:: TASK TO COMPLETE ::
Nothing but the lines from the start of the records through the line that contains "left knee: (422, 533)" is to be copied, and each is to be copied exactly.

:: Records excerpted from a collection ::
◆ ◆ ◆ ◆

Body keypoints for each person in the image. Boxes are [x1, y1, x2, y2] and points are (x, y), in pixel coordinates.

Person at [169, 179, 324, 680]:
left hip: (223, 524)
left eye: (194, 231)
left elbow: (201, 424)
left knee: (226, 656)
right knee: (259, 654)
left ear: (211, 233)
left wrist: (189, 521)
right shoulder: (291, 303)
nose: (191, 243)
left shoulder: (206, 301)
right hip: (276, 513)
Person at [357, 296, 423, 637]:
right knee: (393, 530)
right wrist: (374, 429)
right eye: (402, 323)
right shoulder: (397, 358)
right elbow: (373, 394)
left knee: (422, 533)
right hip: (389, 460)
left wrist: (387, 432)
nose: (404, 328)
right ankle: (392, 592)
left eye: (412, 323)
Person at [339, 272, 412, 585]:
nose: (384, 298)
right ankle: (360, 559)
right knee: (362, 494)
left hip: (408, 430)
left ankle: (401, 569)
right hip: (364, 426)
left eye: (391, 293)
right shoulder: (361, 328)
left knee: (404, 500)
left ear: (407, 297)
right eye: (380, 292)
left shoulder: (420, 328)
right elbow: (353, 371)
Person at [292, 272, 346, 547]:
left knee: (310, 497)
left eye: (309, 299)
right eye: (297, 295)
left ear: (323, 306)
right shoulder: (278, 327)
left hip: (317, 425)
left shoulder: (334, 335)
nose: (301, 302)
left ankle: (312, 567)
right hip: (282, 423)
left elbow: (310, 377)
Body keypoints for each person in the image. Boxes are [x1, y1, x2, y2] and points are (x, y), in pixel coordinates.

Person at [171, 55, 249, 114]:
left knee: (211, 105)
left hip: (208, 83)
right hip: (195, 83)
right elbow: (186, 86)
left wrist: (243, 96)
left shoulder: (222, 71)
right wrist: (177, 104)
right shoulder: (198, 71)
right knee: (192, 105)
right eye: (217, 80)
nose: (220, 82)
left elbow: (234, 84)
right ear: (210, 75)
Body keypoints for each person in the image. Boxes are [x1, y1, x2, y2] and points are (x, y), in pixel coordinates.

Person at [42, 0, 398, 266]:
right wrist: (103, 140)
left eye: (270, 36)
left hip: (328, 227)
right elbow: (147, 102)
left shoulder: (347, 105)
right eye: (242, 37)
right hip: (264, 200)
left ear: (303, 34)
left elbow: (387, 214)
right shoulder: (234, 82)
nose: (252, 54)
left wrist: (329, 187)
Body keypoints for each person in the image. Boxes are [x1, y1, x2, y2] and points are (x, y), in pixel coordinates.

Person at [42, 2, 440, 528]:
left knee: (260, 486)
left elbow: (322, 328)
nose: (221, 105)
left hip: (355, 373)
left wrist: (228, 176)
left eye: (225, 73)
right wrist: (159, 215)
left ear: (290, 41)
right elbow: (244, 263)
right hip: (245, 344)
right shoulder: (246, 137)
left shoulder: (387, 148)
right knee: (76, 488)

◆ ◆ ◆ ◆

:: RESULT OF THIS EXERCISE ::
Body keypoints for each person in the image. Boxes are [x1, y1, x2, y2] and points are (x, y), in pixel coordinates.

Person at [169, 179, 324, 680]:
left hip: (223, 524)
left eye: (194, 231)
left elbow: (201, 424)
left knee: (226, 656)
right knee: (259, 654)
left ear: (211, 233)
left wrist: (189, 521)
right shoulder: (291, 303)
nose: (191, 243)
left shoulder: (206, 301)
right hip: (276, 513)
Person at [357, 296, 423, 637]:
right knee: (393, 530)
right wrist: (374, 429)
right eye: (402, 323)
right shoulder: (397, 358)
right elbow: (373, 394)
left knee: (422, 533)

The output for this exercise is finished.